Open Source Hackable Robot

The world of robots is an interesting place, and it’s an even better place for children to get started in electronics. To that end, [Richard Albritton] has created a low-cost, open source robotics platform called the Hack-E-Bot specifically tailored to make it as easy as possible to get started.

The goals for the robot kit were to spark curiosity for electronics and programming, to be easy to assemble and program, to be scalable, and to be as easy on the wallet as possible. This was accomplished by using the familiar Arduino microcontroller on an intuitive platform. The robot uses an ultrasonic rangefinder to navigate as well, and can support a wide range of other sensors.

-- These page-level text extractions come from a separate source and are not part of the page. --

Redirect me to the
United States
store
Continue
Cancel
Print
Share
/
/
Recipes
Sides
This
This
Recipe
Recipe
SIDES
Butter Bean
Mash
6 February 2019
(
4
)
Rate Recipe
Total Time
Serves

The kit comes in at just under $50, making it a great option for an entry-level robot.

The project is currently seeking crowd funding and [Richard] is also seeking educators to get involved. Currently the only kits available are at fairs and other conventions but they should be able to start producing them in greater quantities in the future. The Arduino libraries are a work in progress but they are available on the project site, as well as several instructional videos and other information about the project.

 

15 thoughts on “Open Source Hackable Robot

          1. To those above this will never be in non-highschool classrooms in the states do to common core and the no child left behind bullshit. Trust me I have two teachers in my family.
            Your best target will be highschool AP teachers and good luck finding one knowledgable enough to implement.

            That being said I am sure people with younger children would love to buy these and teach at homeor just let the child figure it out them selves if good enough instructions are included. I would definitely be interested in an expandable open source robot for $20.

        1. ARM and Calum, I would love to hear more about your projects and what parts you are using to get the price down so low. It took me almost a year of sourcing readily available parts for the Hack-E-Bot kits. I know that you can get things cheaper, but usually I found that it makes the assembly of the kits far more complicated for 2nd grade kids to do for a first run.

          We have run a few workshops with the Seattle public library and 1st robotics clubs getting kids as young as 6 years old building Hack-E-Bots. If you guys have a low price kit, particularly one that can be programmed over Wi-Fi, I know of many educators that would love to hear more about it.

    1. Here is a link to the servos that I am using.
      http://www.pololu.com/product/2820

      I also have info one what parts are used to make the kits as well as links to places that sell them all.

      http://www.hack-e-bot.com/diy/

      I will soon make a video to show how the kit is made from beginning to end so that anyone can start making them. The parts price dose get a bit over the $50 price range if you are only making a few of them, but I wanted the maker community to have the option of improving on my design if they wanted. I am mostly making the kits for people who are new and have no idea where to start or think that robots are this complicated and expensive things to get started on.

        1. I am doing bulk orders from the manufacturer, but it’s only really a good deal if you order at least 40 of them and it takes 30+ days to get here. I wanted to source parts that even a hacker out in the country could order and get just 2 servos in about a week.

          I realize that I could have just gone with an obscure part that you can only order in pallets of 500 or more, but the point of this project was to make the supplies as cheap and readily available to the public as possible.

  1. Would be a nice intro to robotics for a hackerspace kids course… Get them interested young, show them it’s not out of their reach to make something like that, then let their imaginations run.

    1. Thanks, that is totally what this project is all about. I have worked with kids that are in 1st robotics and they are shocked when I tell them how much the kit is after seeing that it can do most of the things their expensive bots are doing.

      I had one little girl who just started doing robotics excitedly screaming, “you mean that robot is $47… I have $60”. I did suggest that she talk to her parents before buying a kit, but I do love seeing kids light up when they realize that they can not only afford afford something like this, but also build it themselves.